Biomedical Preprocessing Tutorial

This tutorial demonstrates the new domain-specific preprocessing utilities for EEG and HRV/ECG signals together with the deterministic real-world validation workflow.

Loading the Surrogate Datasets

from lrdbenchmark.real_world_validation import RealWorldDataValidator
from lrdbenchmark.random_manager import initialise_global_rng

initialise_global_rng(4242)
validator = RealWorldDataValidator(results_dir="results/biomedical-demo", seed=None)

eeg_record = validator.datasets["physiological_eeg"]
hrv_record = validator.datasets["physiological_hrv"]

Preparing the Signals

from lrdbenchmark.robustness.adaptive_preprocessor import AdaptiveDataPreprocessor

preprocessor = AdaptiveDataPreprocessor()
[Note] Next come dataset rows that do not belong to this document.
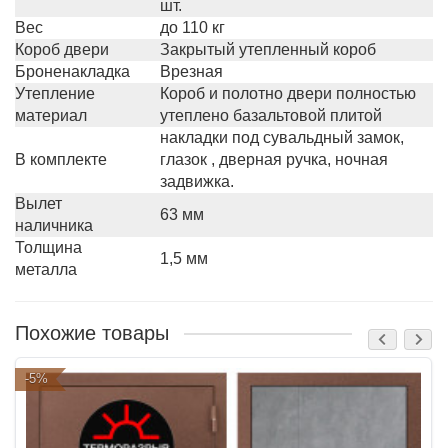
шт.
Вес
до 110 кг
Короб двери
Закрытый утепленный короб
Броненакладка
Врезная
Утепление
Короб и полотно двери полностью
материал
утеплено базальтовой плитой
накладки под сувальдный замок,
В комплекте
глазок , дверная ручка, ночная
задвижка.
Вылет
63 мм
наличника
Толщина
1,5 мм
металла
Похожие товары
-5%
eeg_clean, eeg_meta = preprocessor.preprocess(
    eeg_record.values,
    domain="eeg",
    sampling_rate_hz=256,
)

hrv_clean, hrv_meta = preprocessor.preprocess(
    hrv_record.values,
    domain="hrv",
    sampling_rate_hz=4,
)

print(eeg_meta["domain_preprocessing"])
# {'domain': 'eeg', 'sampling_rate_hz': 256, 'bandpass_hz': (1.0, 45.0), 'notch_hz': 50.0}

Benchmarking the Cleaned Series

results = validator.run(persist=False)
physiological_estimates = [
    ds for ds in results["datasets"] if ds["domain"] == "physiological"
]
for ds in physiological_estimates:
    print(ds["name"], ds["estimates"]["DFA"]["hurst_parameter"])

The run artefacts include provenance metadata with the RNG seeds required to reproduce the generated surrogate datasets and preprocessing configuration.